Have you checked for vacuum leak? You can use a small handheld propane torch. Turn on engine, turn on propane (don’t light it) run the propane gas along your vacuum hoses and intake manifold. If the RPM picks up, you found your leak.
At higher RPM, your distributor will advance via the vacuum advance. I don’t recall but I think you want 34-36* at full advance. With your timing light, what timing do you read at 3000 rpm?
I suspect that you have too much timing at idle. This will cause the backfire through the carb. This is less of an issue at higher RPM.
Is this a points distributor or aftermarket electronic?
It has been my experience that if you drop in a distributor they way I do by marking the #1 post on the body, if you are a tooth off, when you turn the body to align the points, the rotor does not point as close to the mark as it does on the right tooth. I don’t know why it shouldn’t but for some reason, it doesn’t.
Ideally the center line of the rotor contact would be a few degrees beyond the center of the plug contact in the cap relative to the direction it travels. That results in the best possible alignment of the moving(rotor) and stationary(cap) contacts as the spark advances.
The very large caps used on Fords for several years were somewhat prone to spiking secondary voltage due to excess air gaps especially for the years that Motorcraft rotors used 2 wire ‘cat whisker’ tips.
Interesting. I don’t know enough about the gear configurations used for the distributor shaft/oil shaft pairing to know if that would be expected or not. Could be due to a wearing pattern that developed I suppose. Or maybe you are right, the distributor gear can only mate a certain way and still work correctly. If so that’s news to me. There was an article in Hot Rod magazine recently where Marlan Davis alluded to this possibility, but he wasn’t clear exactly what he was referring to. This was discussed here, but I don’t think it was ever resolved. At least for this sort of engine, Ford, stock, 1970, using the oem points-distributor. Some non-Ford distributors I think are not symmetric, so the angle between the spark plug wire posts is not constant. On those they’d probably have to be installed w/ only one orientation. And electronic ignition distributors may have traits like that too, requiring they be installed with a single specific orientation.
────────────────────
PROBLEMS TO WORK ON
[a] List every sentence in the ignition timing discussion that is phrased as a question.
[b] Copy word for word the passage of the ignition timing discussion from "Have you checked" to "at 3000 rpm?".

Extracted records
────────────────────
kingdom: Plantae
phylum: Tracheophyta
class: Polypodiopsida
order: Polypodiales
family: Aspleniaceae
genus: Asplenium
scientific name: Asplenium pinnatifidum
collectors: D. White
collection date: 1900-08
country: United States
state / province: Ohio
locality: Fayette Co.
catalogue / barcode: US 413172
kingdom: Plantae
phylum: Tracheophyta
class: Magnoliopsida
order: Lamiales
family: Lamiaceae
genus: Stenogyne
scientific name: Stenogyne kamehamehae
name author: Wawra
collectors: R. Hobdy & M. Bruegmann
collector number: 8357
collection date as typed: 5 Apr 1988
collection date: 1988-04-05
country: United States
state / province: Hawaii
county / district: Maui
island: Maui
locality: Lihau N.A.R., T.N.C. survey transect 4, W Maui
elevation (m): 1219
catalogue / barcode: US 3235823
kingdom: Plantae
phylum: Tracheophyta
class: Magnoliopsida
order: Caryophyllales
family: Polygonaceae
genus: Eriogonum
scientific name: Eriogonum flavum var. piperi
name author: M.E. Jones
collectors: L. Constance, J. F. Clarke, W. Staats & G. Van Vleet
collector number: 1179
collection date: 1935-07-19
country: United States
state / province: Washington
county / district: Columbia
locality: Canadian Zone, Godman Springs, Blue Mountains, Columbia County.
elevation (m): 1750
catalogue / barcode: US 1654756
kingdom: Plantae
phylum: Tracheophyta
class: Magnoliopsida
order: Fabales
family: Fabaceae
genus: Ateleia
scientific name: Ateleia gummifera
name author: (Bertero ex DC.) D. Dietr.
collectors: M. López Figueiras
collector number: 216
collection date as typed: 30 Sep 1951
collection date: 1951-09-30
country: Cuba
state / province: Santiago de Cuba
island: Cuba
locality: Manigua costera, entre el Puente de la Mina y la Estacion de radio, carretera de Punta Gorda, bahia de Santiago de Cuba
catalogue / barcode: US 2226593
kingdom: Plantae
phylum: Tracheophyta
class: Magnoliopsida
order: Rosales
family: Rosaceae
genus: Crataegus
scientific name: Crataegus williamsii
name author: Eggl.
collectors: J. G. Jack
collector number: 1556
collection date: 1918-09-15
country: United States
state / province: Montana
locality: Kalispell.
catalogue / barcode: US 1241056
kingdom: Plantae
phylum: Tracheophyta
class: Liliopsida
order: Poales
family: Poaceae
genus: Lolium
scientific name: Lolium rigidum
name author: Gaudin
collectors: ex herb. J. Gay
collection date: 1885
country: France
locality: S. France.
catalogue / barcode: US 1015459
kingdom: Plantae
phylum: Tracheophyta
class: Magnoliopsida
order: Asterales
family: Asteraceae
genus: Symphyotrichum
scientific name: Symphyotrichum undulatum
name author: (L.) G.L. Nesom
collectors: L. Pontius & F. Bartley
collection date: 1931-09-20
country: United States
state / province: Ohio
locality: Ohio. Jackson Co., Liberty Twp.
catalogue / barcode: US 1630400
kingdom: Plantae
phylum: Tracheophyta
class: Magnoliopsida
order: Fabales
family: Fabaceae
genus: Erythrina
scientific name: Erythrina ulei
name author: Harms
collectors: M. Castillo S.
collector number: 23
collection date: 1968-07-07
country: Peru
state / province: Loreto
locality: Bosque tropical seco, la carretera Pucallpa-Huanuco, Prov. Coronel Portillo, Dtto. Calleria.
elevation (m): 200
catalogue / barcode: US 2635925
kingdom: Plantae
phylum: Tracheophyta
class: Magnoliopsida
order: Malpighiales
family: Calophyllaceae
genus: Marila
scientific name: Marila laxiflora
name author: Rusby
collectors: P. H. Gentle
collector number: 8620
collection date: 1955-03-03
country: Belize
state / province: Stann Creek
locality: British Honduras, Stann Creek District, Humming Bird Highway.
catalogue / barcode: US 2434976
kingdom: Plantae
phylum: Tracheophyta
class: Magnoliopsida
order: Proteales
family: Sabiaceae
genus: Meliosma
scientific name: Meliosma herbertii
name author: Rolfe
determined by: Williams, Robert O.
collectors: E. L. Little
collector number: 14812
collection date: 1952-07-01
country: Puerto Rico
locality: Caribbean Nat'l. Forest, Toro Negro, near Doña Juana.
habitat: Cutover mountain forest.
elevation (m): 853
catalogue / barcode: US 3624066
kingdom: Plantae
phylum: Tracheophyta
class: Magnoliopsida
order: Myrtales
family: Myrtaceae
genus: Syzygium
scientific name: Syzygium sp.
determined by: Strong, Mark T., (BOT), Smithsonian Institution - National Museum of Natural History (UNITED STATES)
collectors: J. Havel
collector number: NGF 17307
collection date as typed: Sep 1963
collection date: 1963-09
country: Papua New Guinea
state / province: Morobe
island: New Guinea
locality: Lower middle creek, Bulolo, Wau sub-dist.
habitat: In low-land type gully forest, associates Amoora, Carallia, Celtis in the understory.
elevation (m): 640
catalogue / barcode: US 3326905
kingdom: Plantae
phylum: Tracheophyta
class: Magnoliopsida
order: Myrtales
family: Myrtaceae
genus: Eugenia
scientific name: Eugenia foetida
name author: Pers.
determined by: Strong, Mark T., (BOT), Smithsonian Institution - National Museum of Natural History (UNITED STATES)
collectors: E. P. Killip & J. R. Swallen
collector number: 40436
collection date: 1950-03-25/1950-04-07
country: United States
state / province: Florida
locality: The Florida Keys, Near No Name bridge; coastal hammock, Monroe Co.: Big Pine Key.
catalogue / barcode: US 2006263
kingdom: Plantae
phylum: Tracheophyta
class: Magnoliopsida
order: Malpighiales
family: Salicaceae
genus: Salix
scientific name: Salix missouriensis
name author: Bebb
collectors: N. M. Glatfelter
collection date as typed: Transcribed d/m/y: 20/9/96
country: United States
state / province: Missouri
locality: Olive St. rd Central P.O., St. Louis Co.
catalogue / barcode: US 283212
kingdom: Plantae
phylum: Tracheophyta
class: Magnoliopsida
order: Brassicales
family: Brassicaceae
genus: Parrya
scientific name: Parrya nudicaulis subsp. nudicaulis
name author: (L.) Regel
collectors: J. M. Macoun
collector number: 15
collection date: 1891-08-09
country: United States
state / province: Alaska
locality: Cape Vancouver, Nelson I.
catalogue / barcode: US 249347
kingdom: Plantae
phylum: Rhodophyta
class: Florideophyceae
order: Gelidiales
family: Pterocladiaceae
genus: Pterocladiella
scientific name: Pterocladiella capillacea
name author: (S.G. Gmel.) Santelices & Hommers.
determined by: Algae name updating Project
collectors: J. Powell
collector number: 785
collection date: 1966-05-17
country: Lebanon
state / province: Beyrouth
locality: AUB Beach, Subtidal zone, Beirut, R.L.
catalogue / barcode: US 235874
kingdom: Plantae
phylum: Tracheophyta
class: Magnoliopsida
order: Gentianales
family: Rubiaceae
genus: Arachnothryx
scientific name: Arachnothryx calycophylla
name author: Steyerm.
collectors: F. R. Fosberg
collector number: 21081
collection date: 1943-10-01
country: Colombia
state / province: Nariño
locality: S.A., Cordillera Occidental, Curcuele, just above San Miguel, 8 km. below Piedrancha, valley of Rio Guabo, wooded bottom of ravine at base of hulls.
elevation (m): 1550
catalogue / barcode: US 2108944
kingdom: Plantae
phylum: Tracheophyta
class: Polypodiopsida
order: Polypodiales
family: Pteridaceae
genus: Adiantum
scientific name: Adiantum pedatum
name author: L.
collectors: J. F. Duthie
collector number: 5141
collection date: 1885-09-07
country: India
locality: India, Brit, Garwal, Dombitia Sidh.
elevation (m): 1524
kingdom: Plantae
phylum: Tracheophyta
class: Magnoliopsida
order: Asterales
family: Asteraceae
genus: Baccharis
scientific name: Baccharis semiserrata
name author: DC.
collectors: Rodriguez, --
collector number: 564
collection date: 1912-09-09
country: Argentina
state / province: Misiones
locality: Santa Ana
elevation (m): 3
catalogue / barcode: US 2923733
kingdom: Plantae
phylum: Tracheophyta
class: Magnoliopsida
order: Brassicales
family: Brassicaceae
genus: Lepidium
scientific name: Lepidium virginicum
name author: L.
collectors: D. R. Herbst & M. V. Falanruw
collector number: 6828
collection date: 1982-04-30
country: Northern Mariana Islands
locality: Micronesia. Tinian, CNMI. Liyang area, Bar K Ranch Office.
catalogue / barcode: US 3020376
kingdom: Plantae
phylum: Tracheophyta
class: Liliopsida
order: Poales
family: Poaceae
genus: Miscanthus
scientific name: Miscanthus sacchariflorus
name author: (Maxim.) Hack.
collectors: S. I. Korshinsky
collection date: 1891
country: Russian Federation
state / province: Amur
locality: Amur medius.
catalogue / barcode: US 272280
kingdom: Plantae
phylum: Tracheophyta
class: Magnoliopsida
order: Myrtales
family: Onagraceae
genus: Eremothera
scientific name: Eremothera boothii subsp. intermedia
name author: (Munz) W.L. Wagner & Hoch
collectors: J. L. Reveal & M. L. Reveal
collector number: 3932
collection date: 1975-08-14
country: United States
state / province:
────────────────────
RESPONSES PER TASK
[a]
- Have you checked for vacuum leak?
- With your timing light, what timing do you read at 3000 rpm?
- Is this a points distributor or aftermarket electronic?

[b]
Have you checked for vacuum leak? You can use a small handheld propane torch. Turn on engine, turn on propane (don’t light it) run the propane gas along your vacuum hoses and intake manifold. If the RPM picks up, you found your leak.
At higher RPM, your distributor will advance via the vacuum advance. I don’t recall but I think you want 34-36* at full advance. With your timing light, what timing do you read at 3000 rpm?